EXTRAIT FOURNI
——————————

Arrêt du Tribunal fédéral du 15 juillet 2011, 1B_77/2011

Abstract

Auteur : Andreas Kind

Publié le 26.10.2011

Pertinence pratique :

  • Si les cantons font usage du privilège d’exclure ou de limiter la responsabilité pénale des membres de leurs autorités (art. 7 al. 2 let. b CPP), ils sont libres de subordonner à l’autorisation d’une autorité judiciaire ou non judiciaire l’ouverture d’une poursuite pénale contre leurs membres.
  • Dans le cadre des décisions sur le traitement de plaintes pénales contre des fonctionnaires, il ne s’agit que d’une simple autorisation. La décision formelle quant à l’ouverture ou non d’une instruction pénale relève en tout cas de la compétence du Ministère public (art. 309 et 310 CPP).
  • Dans le cadre des procédures d’autorisation de poursuite pénale à l’encontre des membres de la police, seuls des arguments relevant du droit pénal peuvent être pris en compte. Les raisonnements de nature politique ne peuvent être pris en compte qu’à l’égard des membres des autorités cantonales de plus haut rang.

——————————

DONNÉES FOURNIES
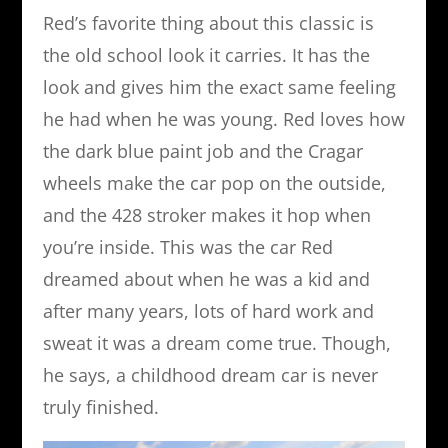
Red’s favorite thing about this classic is
the old school look it carries. It has the
look and gives him the exact same feeling
he had when he was young. Red loves how
the dark blue paint job and the Cragar
wheels make the car pop on the outside,
and the 428 stroker makes it hop when
you’re inside. This was the car Red
dreamed about when he was a kid and
after many years, lots of hard work and
sweat it was a dream come true. Though,
he says, a childhood dream car is never
truly finished.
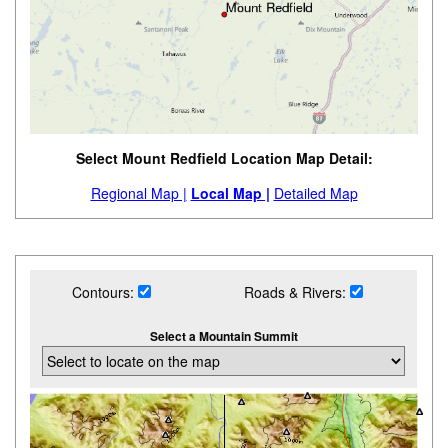
Select Mount Redfield Location Map Detail:
Regional Map |
Local Map |
Detailed Map
Contours:
Roads & Rivers:
Select a Mountain Summit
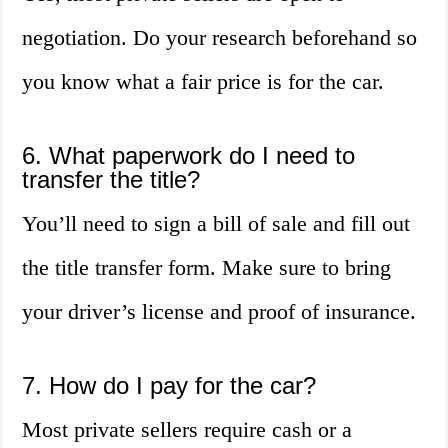
negotiation. Do your research beforehand so
you know what a fair price is for the car.
6. What paperwork do I need to
transfer the title?
You’ll need to sign a bill of sale and fill out
the title transfer form. Make sure to bring
your driver’s license and proof of insurance.
7. How do I pay for the car?
Most private sellers require cash or a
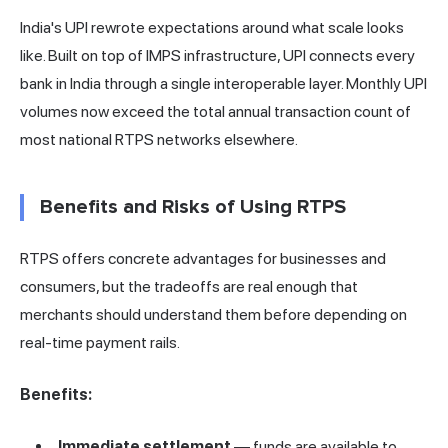
India's UPI rewrote expectations around what scale looks
like. Built on top of IMPS infrastructure, UPI connects every
bank in India through a single interoperable layer. Monthly UPI
volumes now exceed the total annual transaction count of
most national RTPS networks elsewhere.
Benefits and Risks of Using RTPS
RTPS offers concrete advantages for businesses and
consumers, but the tradeoffs are real enough that
merchants should understand them before depending on
real-time payment rails.
Benefits:
Immediate settlement
— funds are available to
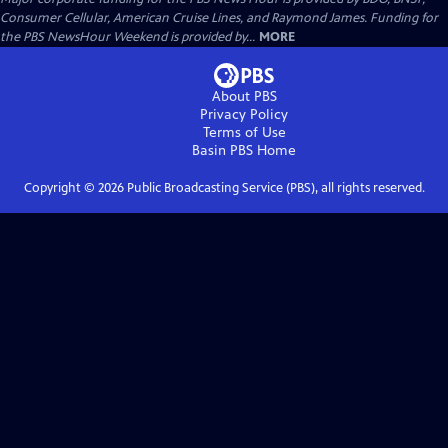
Consumer Cellular, American Cruise Lines, and Raymond James. Funding for
the PBS NewsHour Weekend is provided by...
MORE
About PBS
Privacy Policy
Terms of Use
Basin PBS
Home
Copyright ©
2026
Public Broadcasting Service (PBS), all rights reserved.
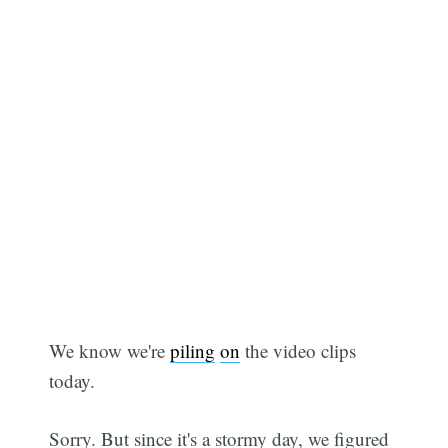
We know we're
piling
on
the video clips
today.
Sorry. But since it's a stormy day, we figured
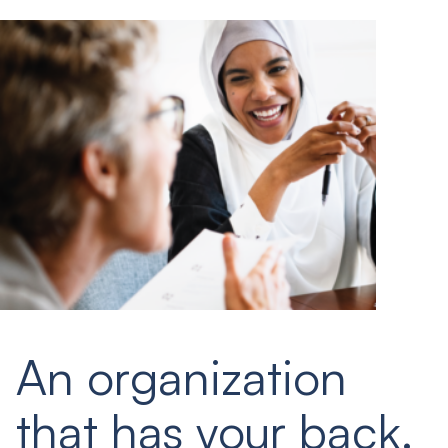
An organization
that has your back.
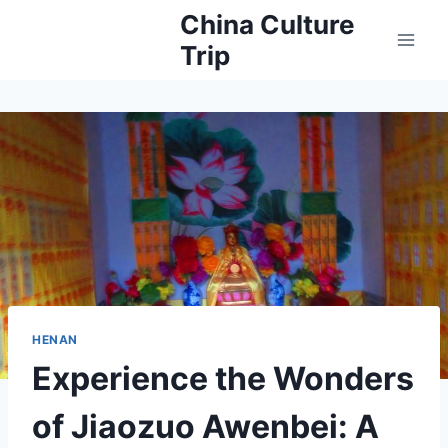
Skip
China Culture
to
Trip
content
HENAN
Experience the Wonders
of Jiaozuo Awenbei: A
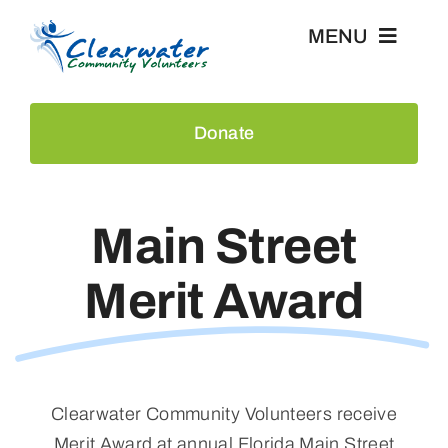
Skip
MENU
to
content
Home
Donate
Events
Main Street
About Us
Merit Award
Recognition
News & Press
Clearwater Community Volunteers
receive
Contact
Merit Award at annual Florida Main Street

——————————

TÂCHE DEMANDÉE 1
D'après l'extrait, quelle autorité est compétente pour la décision formelle d'ouvrir ou non une instruction pénale contre des fonctionnaires ?
TÂCHE DEMANDÉE 2
Reproduisez fidèlement le passage de l'extrait situé entre « Auteur : Andreas » et « et 310 CPP). », ces deux bornes comprises.
Le matériel ci-dessus provient d'une source distincte de l'extrait.

RÉPONSE RÉDIGÉE 1
Le Ministère public (art. 309 et 310 CPP).

RÉPONSE RÉDIGÉE 2
Auteur : Andreas Kind

Publié le 26.10.2011

Pertinence pratique :

  • Si les cantons font usage du privilège d’exclure ou de limiter la responsabilité pénale des membres de leurs autorités (art. 7 al. 2 let. b CPP), ils sont libres de subordonner à l’autorisation d’une autorité judiciaire ou non judiciaire l’ouverture d’une poursuite pénale contre leurs membres.
  • Dans le cadre des décisions sur le traitement de plaintes pénales contre des fonctionnaires, il ne s’agit que d’une simple autorisation. La décision formelle quant à l’ouverture ou non d’une instruction pénale relève en tout cas de la compétence du Ministère public (art. 309 et 310 CPP).